In order for a traditional symbolic debugger to reconstitute application state in human readable form, a core dump also requires access to the right debug symbols. Infrastructure is required to manage and download these symbols, or otherwise, developers are required access to the particular machine with the core dump.
This infrastructure requires engineering time for development and maintenance. Absent this infrastructure, developers require direct access to faulting machines, which represents a security risk and is an inefficient process.

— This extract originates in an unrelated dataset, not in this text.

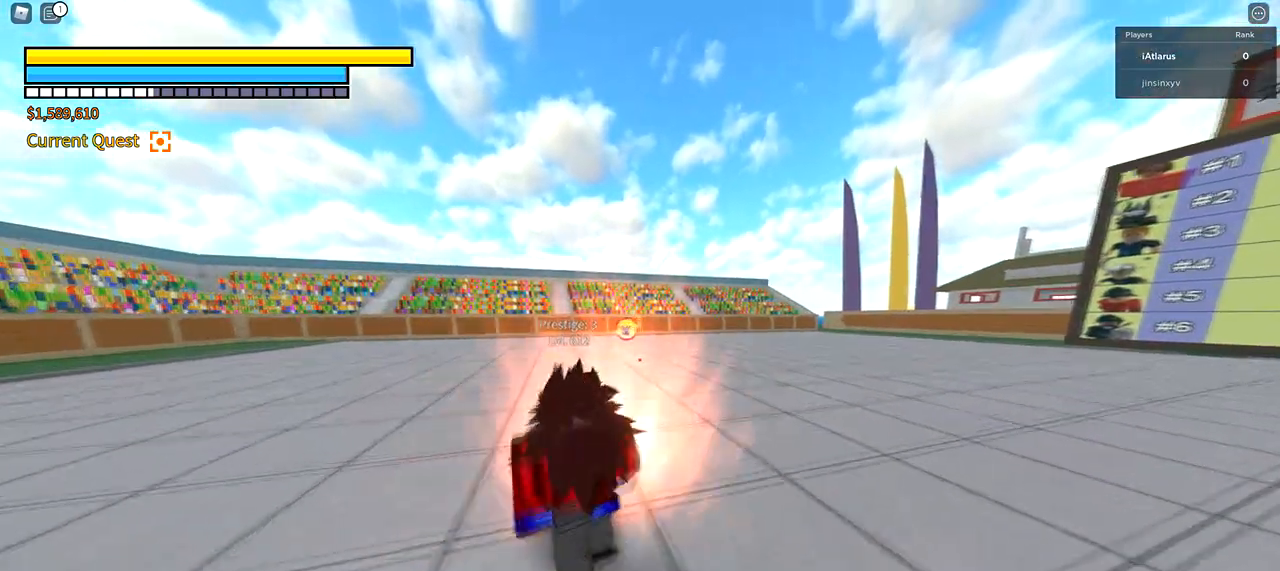
{"keys": ["a", "shift", "w"], "mouse": [], "events": [[133, "a", "down"]]}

Backtrace solves this with a self-contained structured snapshot format that has no reliance on debug symbols after snapshot generation. The size of the snapshot format is orders of magnitude smaller than a typical core dump. It is also possible to generate a snapshot of live processes, foregoing core dump generation entirely. The Backtrace debugger performs automated analysis on the state of the application and will heuristically attempt to include the variables relevant to the fault.
PERFORMANCE
There are two components impacting performance of application recovery in a post-mortem state. One is memory dump generation and the other is symbolic analysis for extracting a callstack and application state.
Let us compare the performance of the Backtrace debugger to that of GDB and LLDB on a complex C++ project, such as Google Chrome. In this experiment, we are using Chromium 35.0.1916.144 with 466 mapped segments and 1 thread. There is approximately 2.6GB worth of debug data in a single executable here. We will request a backtrace of a running process.

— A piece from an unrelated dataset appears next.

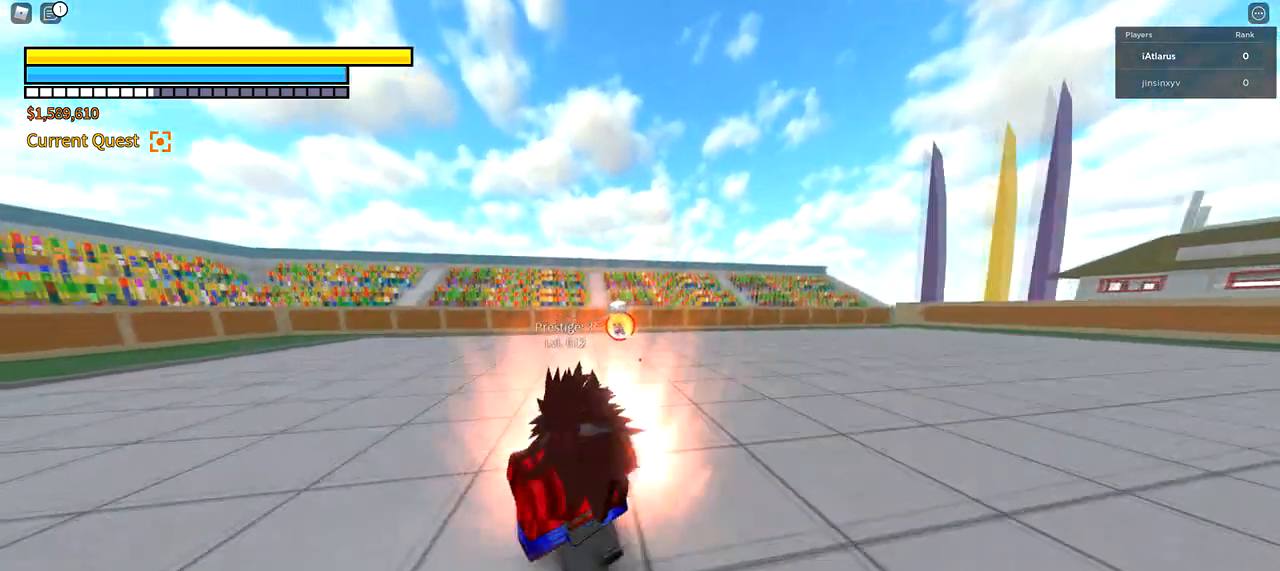
{"keys": ["a", "shift", "w"], "mouse": [], "events": []}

GDB takes 2.6GB of resident memory and 54 seconds.
LLDB takes 3.0GB of resident memory and 130 seconds.
Backtrace takes 0.46GB of resident memory and 00.61 seconds.
This demonstrates complexity as the size of debug information scales. Performance is also affected as the number of memory segments and threads scale. Below is a comparison of Backtrace with and without variables (bt
and bt-nv
respectively) compared to GDB, LLDB and Glider below.
The memory dump generation process can be avoided all-together by having Backtrace snapshot live processes, only generating a full dump on disk if necessary. As far as debugger performance is concerned, the Backtrace debugger is orders of magnitude faster than industry-standard debuggers such as GDB and LLDB. This performance allows for faster recovery times and enables the debugger to perform additional analysis.
MEAN TIME TO RESOLUTION
Your traditional symbolic debugger relies on the engineer asking the right question in order to identify the root cause. There are many important details in post-mortem state, that if identified, greatly accelerate root cause investigation. Unfortunately, if application state is complex or domain expertise is lacking in an area, it is easy to miss these details.
The Backtrace debugger automatically analyzes variables, memory, executable code and more in order to highlight important that reduces time to resolution. Learn more in the automated analysis article located here.
TRIAGE AND PRIORITIZATION
Backtrace will automatically analyze application memory, executable state and more to highlight important clues on variables, registers and other process state. These in turn will inform classifiers such as security
and more, in order to help better understand impact beyond simple deduplicated error counts. For example, perhaps a unique crash has 1 occurrence in a month but is actually a security problem. Classifiers help ensure this crucial signal is not missed.
By attaching classifiers to faults, Backtrace allows you to prioritize beyond simple deduplicated counts, factoring in the potential risk factor of a bug.